No help for it, though, and it was a relief. It would bring a truce in his house for a time.
But the truce was brief.
On the afternoon when he sold his collection Roger came home all out of sorts. He had been forced to haggle long; it had been a mean inglorious day; one of the brightest paths in his life had ended in a pigstie. But at least he had bought some peace in his home! Women, women, women! He shut the front door with a slam and went up to his room for a little rest, a little of what he had paid for! On the stairs he passed young Betsy, and he startled the girl by the sudden glare of reproach he bestowed upon her. Savagely he told himself he was no "feminist" that night!
The brief talk he had with Edith was far from reassuring. With no Deborah there to wound her pride, Edith quickly showed herself friendly to her father; but when he advised her to keep her nurse, she at once refused to consider it.
"I want you to," he persisted, with an anxious note in his voice. He had tried life without Hannah here and he did not care to try it again.
"It is already settled, father, I sent her away this morning."

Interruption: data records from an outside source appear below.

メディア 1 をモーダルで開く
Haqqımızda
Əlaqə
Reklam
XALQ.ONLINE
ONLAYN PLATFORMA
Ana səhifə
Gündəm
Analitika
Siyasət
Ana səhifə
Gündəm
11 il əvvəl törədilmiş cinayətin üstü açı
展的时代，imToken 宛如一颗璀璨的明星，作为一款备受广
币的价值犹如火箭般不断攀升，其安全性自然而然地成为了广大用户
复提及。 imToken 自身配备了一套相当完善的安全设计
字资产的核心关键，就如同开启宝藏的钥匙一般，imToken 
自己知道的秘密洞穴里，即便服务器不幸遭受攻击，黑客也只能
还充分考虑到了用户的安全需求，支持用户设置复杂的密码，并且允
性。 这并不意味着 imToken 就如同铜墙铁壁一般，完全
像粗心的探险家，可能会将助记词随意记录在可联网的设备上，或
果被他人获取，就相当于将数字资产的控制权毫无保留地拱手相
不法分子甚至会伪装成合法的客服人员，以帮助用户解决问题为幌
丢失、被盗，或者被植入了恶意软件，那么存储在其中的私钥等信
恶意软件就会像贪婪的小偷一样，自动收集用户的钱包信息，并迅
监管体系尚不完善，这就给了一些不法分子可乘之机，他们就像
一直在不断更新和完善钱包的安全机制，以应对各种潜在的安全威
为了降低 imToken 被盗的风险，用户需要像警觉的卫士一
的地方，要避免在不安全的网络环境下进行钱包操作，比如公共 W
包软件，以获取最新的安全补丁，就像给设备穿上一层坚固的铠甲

"I don't care to give Deborah," she replied, "another chance to talk as she did."
Roger looked at her gloomily. "You will, though," he was thinking. "You two have only just begun. Let any little point arise, which a couple of men would settle offhand, and you two will get together and go it! There'll be no living in the house!"
With deepening displeasure he watched the struggle between them go on. Sometimes it seemed to Roger there was not a topic he could bring up which would not in some way bring on a clash. One night in desperation he proposed the theatre.
"I'm afraid we can't afford it," said Edith, glancing at Deborah. And she had the same answer, again and again, for the requests her children made, if they involved but the smallest expense. "No, dear, I'm afraid we can't afford that," she would say gently, with a sigh. And under this constant pressure, these nightly little thrusts and jabs, Deborah would grow rigid with annoyance and impatience.
"For Heaven's sake, Edith," she burst out, one night when the children had gone to their lessons, "can you think of nothing on earth, except your own little family?"
"Here it comes again," thought Roger, scowling into his paper. He heard Edith's curt reply:
"No, I can't, not nowadays. Nobody else seems to think of them."
"You mean that I don't!"
"Yes! I'm thinking of George! Do you want him killed in the trenches—in a war with Germany or Japan?"
"Are you utterly mad?" demanded Edith.
"No, I'm awake—my eyes are open! But yours are shut so tight, my dear, you can't see what has happened! You know this war has made us poor and your own life harder, but that's all. The big thing it has done you know nothing about!"
"Suppose you teach me," Edith said, with a prim provoking little smile. Deborah turned on her angrily:
"It has shown that all such mothers as you are out of date and have got to change! That we're bound together—all over the world—whether we like it or whether we don't! And that if we want to keep out of war, we've got to do it by coming right out of our own little homes—and thinking, Edith, thinking!"
"Votes for women," Edith said. Deborah looked at her, rose with a shrug.
"All right, Edith, I give up."
"Thank you. I'm not worth it. You'd better go back to your office now and go on with your work of saving the world. And use every hour of your time and every dollar you possess. I'll stay here and look after my children."
Deborah had gone into the hall. Roger, buried deep in his paper, heard the heavy street door close. He looked up with a feverish sigh—and saw at the open door of his study George and Betsy standing, curious, solemn and wide eyed. How long had they been listening?